- Interactive map of San Diego Hills

Details
- Established: January 2007
- Location: Karawang, West Java
- Country: Indonesia
- Coordinates: 6°21′32″S 107°15′58″E﻿ / ﻿6.359°S 107.266°E
- Type: Public
- Owned by: PT. Lippo Karawaci, Tbk
- Size: 502 hectares (1,240 acres)
- Website: www.sandiegohills.co.id

= San Diego Hills =

Cemetery in West Java, Indonesia

San Diego Hills is a privately owned cemetery in Indonesia owned by Lippo Land Club. Established in January 2007, San Diego Hills is the first cemetery in Indonesia that combines the elegant cemetery concept of Forest Lawn with Indonesian cultures. The cemetery became a kind of icon among members of Indonesia's high society.

==History==
The development of San Diego Hills began by accident. Lands in West Karawang, West Java, owned by Lippo from the previous 20 years, were originally intended to be developed as industrial zones. Those plans were changed around 2001, when Mochtar Riady, the founder of Lippo Group, moved his parents' tomb from Malang, East Java to Karawang, which became the location of San Diego Hills. The tomb's relocation was due to the difficulty of getting to the tomb, as well as its unpleasant environment, consisting of rowdy people and beggars. A more secluded area was desired. Due to the successful relocation, Riady decided to build a more extensive, comfortable and well-equipped cemetery. This also benefited the government, which was facing a burial land shortage in the Jabodetabek area, because San Diego Hills stands on 500 acres. To build San Diego Hills, the Lippo Group brought an advisor from Forest Lawn Cemeteries in the United States. San Diego Hills also adapted the "Forest Lawn concept" of developing elegant cemeteries where visitors enjoyed visiting.

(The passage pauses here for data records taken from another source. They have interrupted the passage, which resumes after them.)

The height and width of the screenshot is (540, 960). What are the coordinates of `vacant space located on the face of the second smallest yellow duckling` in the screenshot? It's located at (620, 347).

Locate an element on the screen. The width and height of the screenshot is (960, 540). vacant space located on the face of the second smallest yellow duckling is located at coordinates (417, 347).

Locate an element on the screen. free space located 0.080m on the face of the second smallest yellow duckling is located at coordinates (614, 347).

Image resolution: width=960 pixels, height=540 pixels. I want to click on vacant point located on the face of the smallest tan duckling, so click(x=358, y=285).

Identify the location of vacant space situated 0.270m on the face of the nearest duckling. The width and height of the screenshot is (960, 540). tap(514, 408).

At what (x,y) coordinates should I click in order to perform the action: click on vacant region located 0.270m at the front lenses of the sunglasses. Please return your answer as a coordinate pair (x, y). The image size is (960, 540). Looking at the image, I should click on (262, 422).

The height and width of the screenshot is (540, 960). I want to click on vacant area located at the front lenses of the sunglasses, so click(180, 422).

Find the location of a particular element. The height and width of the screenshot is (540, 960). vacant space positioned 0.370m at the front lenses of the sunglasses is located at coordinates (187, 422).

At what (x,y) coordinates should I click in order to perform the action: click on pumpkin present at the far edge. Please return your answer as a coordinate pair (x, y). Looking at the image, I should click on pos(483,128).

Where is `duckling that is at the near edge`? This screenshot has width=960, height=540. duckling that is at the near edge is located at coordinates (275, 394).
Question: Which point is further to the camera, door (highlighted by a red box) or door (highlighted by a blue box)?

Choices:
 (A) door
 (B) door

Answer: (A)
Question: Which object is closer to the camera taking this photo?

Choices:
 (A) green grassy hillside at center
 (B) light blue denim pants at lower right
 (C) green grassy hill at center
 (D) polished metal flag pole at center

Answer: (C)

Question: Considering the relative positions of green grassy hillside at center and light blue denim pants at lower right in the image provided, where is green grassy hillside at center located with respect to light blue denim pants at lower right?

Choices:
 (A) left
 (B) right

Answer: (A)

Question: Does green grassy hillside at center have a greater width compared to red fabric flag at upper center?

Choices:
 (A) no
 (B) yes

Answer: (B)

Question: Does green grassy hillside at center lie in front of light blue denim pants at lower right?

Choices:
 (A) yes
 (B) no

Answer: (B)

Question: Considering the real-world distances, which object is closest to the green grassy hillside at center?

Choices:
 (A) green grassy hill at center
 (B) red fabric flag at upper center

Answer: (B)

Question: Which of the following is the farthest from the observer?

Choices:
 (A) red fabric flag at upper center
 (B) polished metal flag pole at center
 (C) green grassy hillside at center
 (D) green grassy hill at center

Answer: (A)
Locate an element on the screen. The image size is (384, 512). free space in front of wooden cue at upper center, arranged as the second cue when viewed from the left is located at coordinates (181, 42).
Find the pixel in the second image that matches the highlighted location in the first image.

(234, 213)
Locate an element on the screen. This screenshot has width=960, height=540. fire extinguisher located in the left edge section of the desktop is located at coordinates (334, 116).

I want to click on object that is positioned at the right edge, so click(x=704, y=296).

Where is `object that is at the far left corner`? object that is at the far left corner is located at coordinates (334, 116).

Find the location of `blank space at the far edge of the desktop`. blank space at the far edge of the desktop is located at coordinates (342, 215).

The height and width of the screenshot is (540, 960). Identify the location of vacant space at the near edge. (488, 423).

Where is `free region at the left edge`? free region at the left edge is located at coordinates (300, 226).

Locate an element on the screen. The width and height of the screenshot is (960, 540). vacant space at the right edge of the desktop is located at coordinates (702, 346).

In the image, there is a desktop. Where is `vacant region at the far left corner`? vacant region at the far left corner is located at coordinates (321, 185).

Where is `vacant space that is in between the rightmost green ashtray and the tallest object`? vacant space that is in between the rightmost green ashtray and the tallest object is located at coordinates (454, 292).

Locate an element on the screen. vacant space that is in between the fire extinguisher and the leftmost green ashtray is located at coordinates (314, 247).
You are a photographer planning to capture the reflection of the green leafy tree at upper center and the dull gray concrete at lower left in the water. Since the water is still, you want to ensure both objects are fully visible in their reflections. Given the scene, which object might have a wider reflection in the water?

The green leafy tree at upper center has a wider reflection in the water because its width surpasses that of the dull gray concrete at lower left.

In June 2010, the cemetery received press coverage for it opulence. Bloomberg Business reported on its sports facilities, including a running track, its Italian restaurant La Colina, a small-scale replica of Istanbul's Blue Mosque and a man-made eight-hectare Lake of Angels that is open to visitors on rowboats. The article also noted that the facility also hosts wedding parties, and a dedicated helicopter landing which allowed rich Indonesians to bypass Jakarta's traffic jams.